MeshAvatar: Learning High-quality Triangular Human Avatars from Multi-view Videos

TL;DR

MeshAvatar introduces a hybrid explicit-implicit representation for learning triangular human avatars from multi-view videos, combining an explicit skinned mesh extracted from an implicit SDF via differentiable marching tetrahedra with a pose-dependent implicit material field. High-frequency geometry details are generated by a 2D UNet acting on front/back position maps, and pseudo normal supervision further refines surface quality; materials are inferred with a pose-conditioned feature map and rendered through a differentiable Monte-Carlo path tracer under a low-frequency environment map.
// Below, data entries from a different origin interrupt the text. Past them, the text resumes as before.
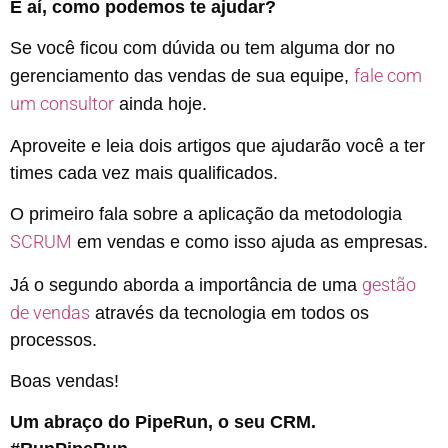
E aí, como podemos te ajudar?
Se você ficou com dúvida ou tem alguma dor no
fale com
gerenciamento das vendas de sua equipe,
um consultor
ainda hoje.
Aproveite e leia dois artigos que ajudarão você a ter
times cada vez mais qualificados.
O primeiro fala sobre a aplicação da metodologia
SCRUM
em vendas e como isso ajuda as empresas.
gestão
Já o segundo aborda a importância de uma
de vendas
através da tecnologia em todos os
processos.
Boas vendas!
Um abraço do PipeRun, o seu CRM.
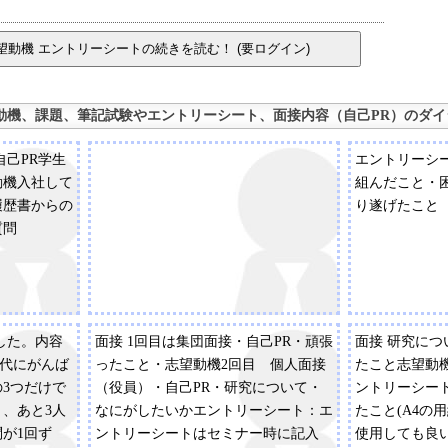
動機、課題、筆記試験やエントリーシート、面接内容（自己PR）のダイ
自己PR学生
エントリーシ
動機入社して
組んだこと・
履歴書からの
り遂げたこと
質問
した。内容
面接 1回目は集団面接・自己PR・頑張
面接 研究に
時代にがんば
ったこと・志望動機2回目 個人面接
たこと志望動
3つだけで
（役員）・自己PR・研究について・
ントリーシー
と、あと3人
なにがしたいかエントリーシート：エ
たこと(A4の
が1回ず
ントリーシートはセミナー時に記入
使用しても良い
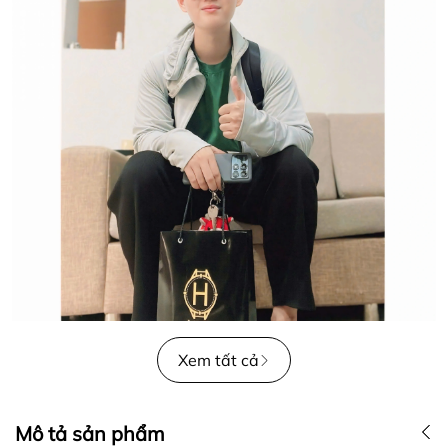
Xem tất cả
Mô tả sản phẩm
The method enables physics-based rendering, relighting, and editing within a traditional graphics pipeline, achieving state-of-the-art geometry and material decomposition on ActorsHQ and AvatarReX, while maintaining end-to-end trainability. Ablation studies validate the contributions of PBR-based rendering and normal supervision, though limitations remain for pose-dependent material realism and loose garment dynamics. Overall, MeshAvatar provides a scalable, editable, and physically grounded framework for dynamic human avatars with strong potential for practical graphics and AR/VR applications.

Abstract

We present a novel pipeline for learning high-quality triangular human avatars from multi-view videos. Recent methods for avatar learning are typically based on neural radiance fields (NeRF), which is not compatible with traditional graphics pipeline and poses great challenges for operations like editing or synthesizing under different environments. To overcome these limitations, our method represents the avatar with an explicit triangular mesh extracted from an implicit SDF field, complemented by an implicit material field conditioned on given poses. Leveraging this triangular avatar representation, we incorporate physics-based rendering to accurately decompose geometry and texture. To enhance both the geometric and appearance details, we further employ a 2D UNet as the network backbone and introduce pseudo normal ground-truth as additional supervision. Experiments show that our method can learn triangular avatars with high-quality geometry reconstruction and plausible material decomposition, inherently supporting editing, manipulation or relighting operations.

Figures (12)

• Figure 1: Example results by our method. Given the multi-view videos of a specific subject, our method learns his triangular avatar with the geometry reconstruction and intrinsic material decomposition. After training, the avatar not only supports novel pose synthesis and relighting, but also enables texture editing and material manipulation. In this example, we make the arm metallic and edit the texture of the T-shirt.
• Figure 2: Illustration of our method. Our pipeline learns a hybrid human avatar represented in the form of (a) an explicit skinned mesh and (b) implicit pose-dependent material fields. Such a representation inherently supports (c) physics-based ray tracing and can be trained in an end-to-end manner using (d) normal estimation as an additional supervision signal.
• Figure 3: Animation and relighting results. The actors on the same row are driven with the same pose, while the actors on the same column are relighted under the same global illumination.
• Figure 4: More reconstruction results, including reconstructed geometry, albedo color, material roughness, and light probes.
• Figure 5: Qualitative comparisons on training frame reconstructions. Our method could reconstruct fine-grained dynamic human geometry.